Téhéran – L’Iran a réaffirmé vendredi son rôle central dans la gestion du détroit d’Ormuz, l’une des voies maritimes les plus stratégiques au monde, en insistant sur le fait que toute circulation sécurisée des navires commerciaux doit être coordonnée avec les autorités iraniennes.
Le vice-ministre iranien des Affaires étrangères, Kazem Gharibabadi, a déclaré dans les colonnes de Press Tv que le passage dans le détroit ne pouvait être garanti à travers «des arrangements ambigus, des itinéraires parallèles ou des décisions qui ne tiennent pas compte du rôle de l’Iran en tant qu’État côtier». Dans un message publié sur le réseau social X, il a affirmé que tout dispositif crédible de transit maritime devait être conforme à l’article 5 du mémorandum d’entente signé le 18 juin.
Selon le responsable iranien, toute initiative de navigation mise en place sans coordination avec Téhéran pourrait conduire à la suspension des routes maritimes parallèles annoncées par d’autres parties.
Ces déclarations interviennent dans le cadre de l’accord intérimaire en quatorze points conclu à l’issue du conflit déclenché par les frappes américano-israéliennes contre l’Iran le 28 février. En vertu de cet accord, Téhéran s’est engagé à garantir, pendant une période de 60 jours, le passage sûr et gratuit des navires commerciaux dans le détroit d’Ormuz.
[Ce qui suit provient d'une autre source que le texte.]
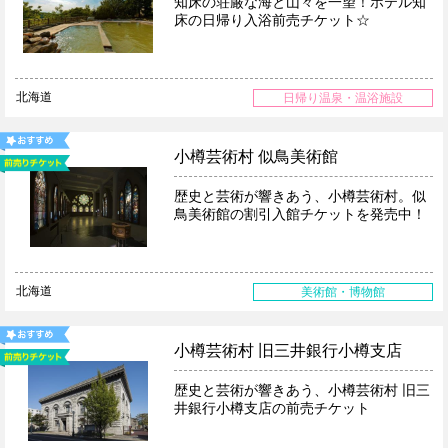
知床の荘厳な海と山々を一望！ホテル知
床の日帰り入浴前売チケット☆
北海道
日帰り温泉・温浴施設
小樽芸術村 似鳥美術館
歴史と芸術が響きあう、小樽芸術村。似
鳥美術館の割引入館チケットを発売中！
北海道
美術館・博物館
小樽芸術村 旧三井銀行小樽支店
歴史と芸術が響きあう、小樽芸術村 旧三
井銀行小樽支店の前売チケット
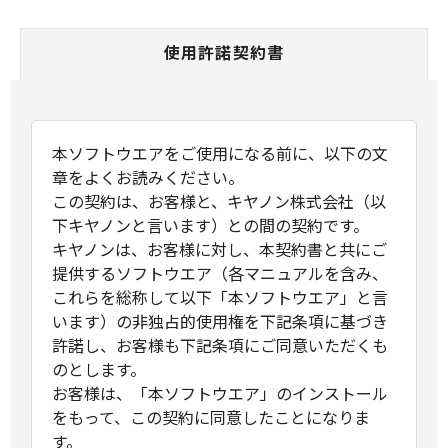
使用許諾契約書
本ソフトウエアをご使用になる前に、以下の文
章をよくお読みください。
この契約は、お客様と、キヤノン株式会社（以
下キヤノンと言います）との間の契約です。
キヤノンは、お客様に対し、本契約書と共にご
提供するソフトウエア（各マニュアルを含み、
これらを総称して以下「本ソフトウエア」と言
います）の非独占的使用権を下記条項に基づき
許諾し、お客様も下記条項にご同意いただくも
のとします。
お客様は、「本ソフトウエア」のインストール
をもって、この契約に同意したことになりま
す。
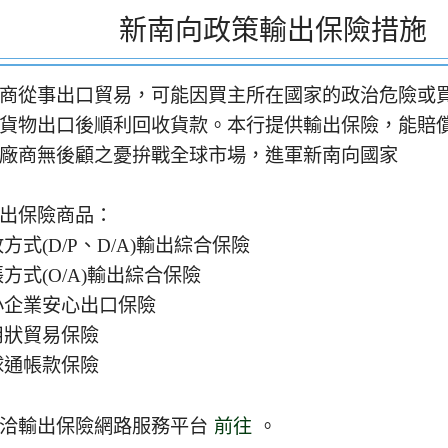
​​新南向政策輸出保險措施
商從事出口貿易，可能因買主所在國家的政治危險或
貨物出口後順利回收貨款。本行提供輸出保險，能賠
廠商無後顧之憂拚戰全球市場，進軍新南向國家
出保險商品：
收方式(D/P、D/A)輸出綜合保險
帳方式(O/A)輸出綜合保險
小企業安心出口保險
用狀貿易保險
球通帳款保險
請洽輸出保險網路服務平台
前往
。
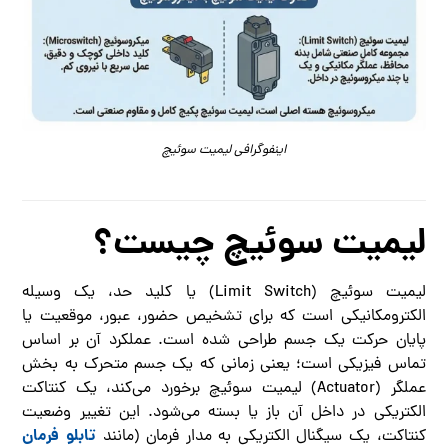
اینفوگرافی لیمیت سوئیچ
لیمیت سوئیچ چیست؟
لیمیت سوئیچ (Limit Switch) یا کلید حد، یک وسیله
الکترومکانیکی است که برای تشخیص حضور، عبور، موقعیت یا
پایان حرکت یک جسم طراحی شده است. عملکرد آن بر اساس
تماس فیزیکی است؛ یعنی زمانی که یک جسم متحرک به بخش
عملگر (Actuator) لیمیت سوئیچ برخورد می‌کند، یک کنتاکت
الکتریکی در داخل آن باز یا بسته می‌شود. این تغییر وضعیت
تابلو فرمان
کنتاکت، یک سیگنال الکتریکی به مدار فرمان (مانند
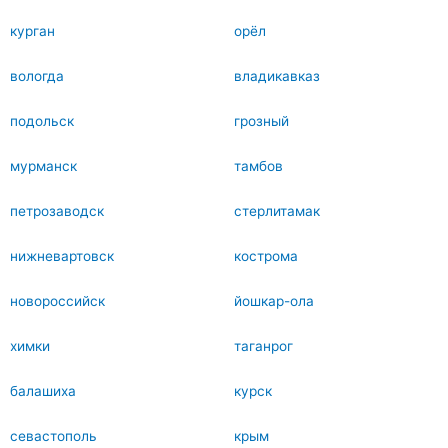
курган
орёл
вологда
владикавказ
подольск
грозный
мурманск
тамбов
петрозаводск
стерлитамак
нижневартовск
кострома
новороссийск
йошкар-ола
химки
таганрог
балашиха
курск
севастополь
крым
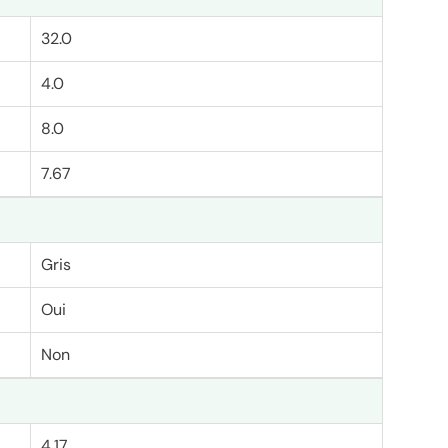
32.0
4.0
8.0
7.67
Gris
Oui
Non
4.17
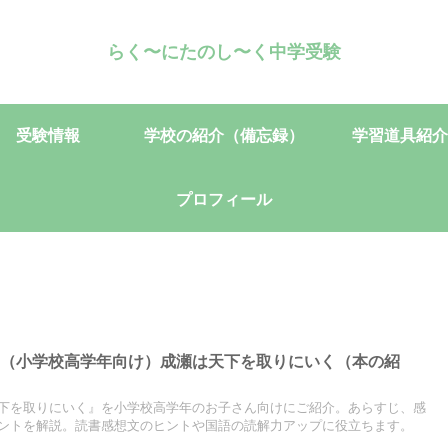
らく〜にたのし〜く中学受験
受験情報
学校の紹介（備忘録）
学習道具紹介
プロフィール
】（小学校高学年向け）成瀬は天下を取りにいく（本の紹
下を取りにいく』を小学校高学年のお子さん向けにご紹介。あらすじ、感
ントを解説。読書感想文のヒントや国語の読解力アップに役立ちます。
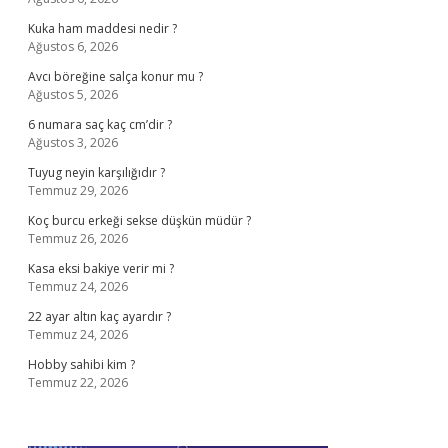
Kuka ham maddesi nedir ?
Ağustos 6, 2026
Avcı böreğine salça konur mu ?
Ağustos 5, 2026
6 numara saç kaç cm’dir ?
Ağustos 3, 2026
Tuyug neyin karşılığıdır ?
Temmuz 29, 2026
Koç burcu erkeği sekse düşkün müdür ?
Temmuz 26, 2026
Kasa eksi bakiye verir mi ?
Temmuz 24, 2026
22 ayar altın kaç ayardır ?
Temmuz 24, 2026
Hobby sahibi kim ?
Temmuz 22, 2026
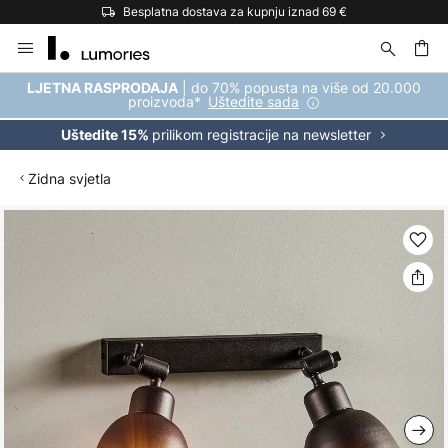
Besplatna dostava za kupnju iznad 69 €
Skip
to
Content
| do 70% popusta na više od 20.000
LJETNA RASPRODAJA
proizvoda*
Uštedite sada
prilikom registracije na newsletter
Uštedite 15%
Zidna svjetla
Skip
to
the
end
of
the
images
gallery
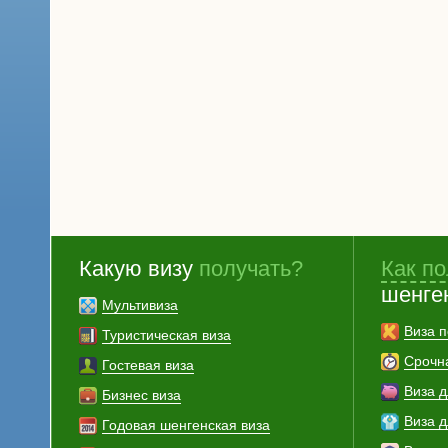
Какую визу
получать?
Как по
шенге
Мультивиза
Виза п
Туристическая виза
Срочн
Гостевая виза
Виза 
Бизнес виза
Виза 
Годовая шенгенская виза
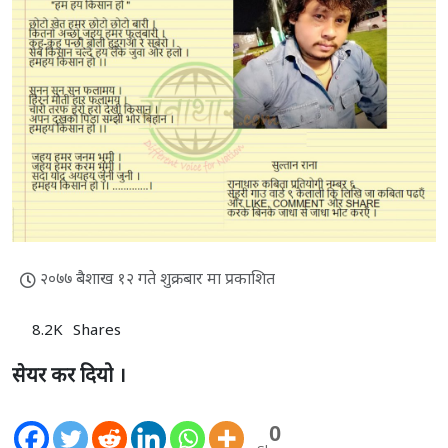
२०७७ बैशाख १२ गते शुक्रबार मा प्रकाशित
8.2K
Shares
सेयर कर दियो ।
0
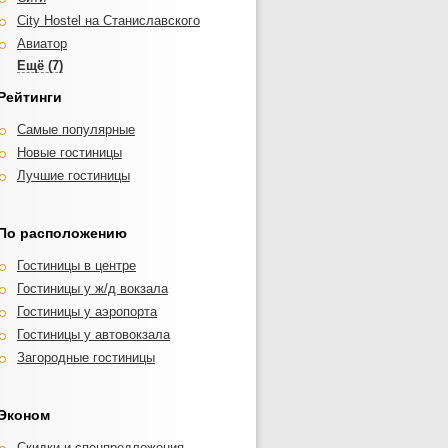
City Hostel на Станиславского
Авиатор
Аврора
Северная
Рейтинги
Альтерна
Самые популярные
Ассоль
Новые гостиницы
Global Sky Hotel
Лучшие гостиницы
Набережная
ДК
По расположению
Гостиницы в центре
Гостиницы у ж/д вокзала
Гостиницы у аэропорта
Гостиницы у автовокзала
Загородные гостиницы
Эконом
Скидки и спецпредложения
L’article 5 du mémorandum prévoit également l’ouverture de discussions entre l’Iran et Oman afin de définir les modalités de la future administration du détroit ainsi que l’organisation des services maritimes, dans le respect du droit international et des droits souverains des États côtiers.
Les autorités iraniennes estiment que cette disposition confirme leur rôle incontournable dans toute future gouvernance de cette voie maritime. Dans cette perspective, le Conseil suprême de sécurité nationale a créé une Autorité du détroit du golfe Persique (PGSA), chargée d’examiner les demandes de transit des navires. Les bâtiments souhaitant emprunter le détroit devront désormais soumettre une demande préalable et respecter les itinéraires ainsi que les horaires fixés par les autorités iraniennes.
Parallèlement, l’Iran et Oman ont constitué un groupe de travail conjoint réunissant des représentants des ministères des Affaires étrangères des deux pays. Cette instance est chargée d’examiner les futures modalités d’administration du détroit, les services de navigation ainsi que les coûts associés.
Les deux pays ont également réaffirmé que tout futur accord concernant le détroit d’Ormuz devra respecter pleinement la souveraineté et les droits souverains des États côtiers.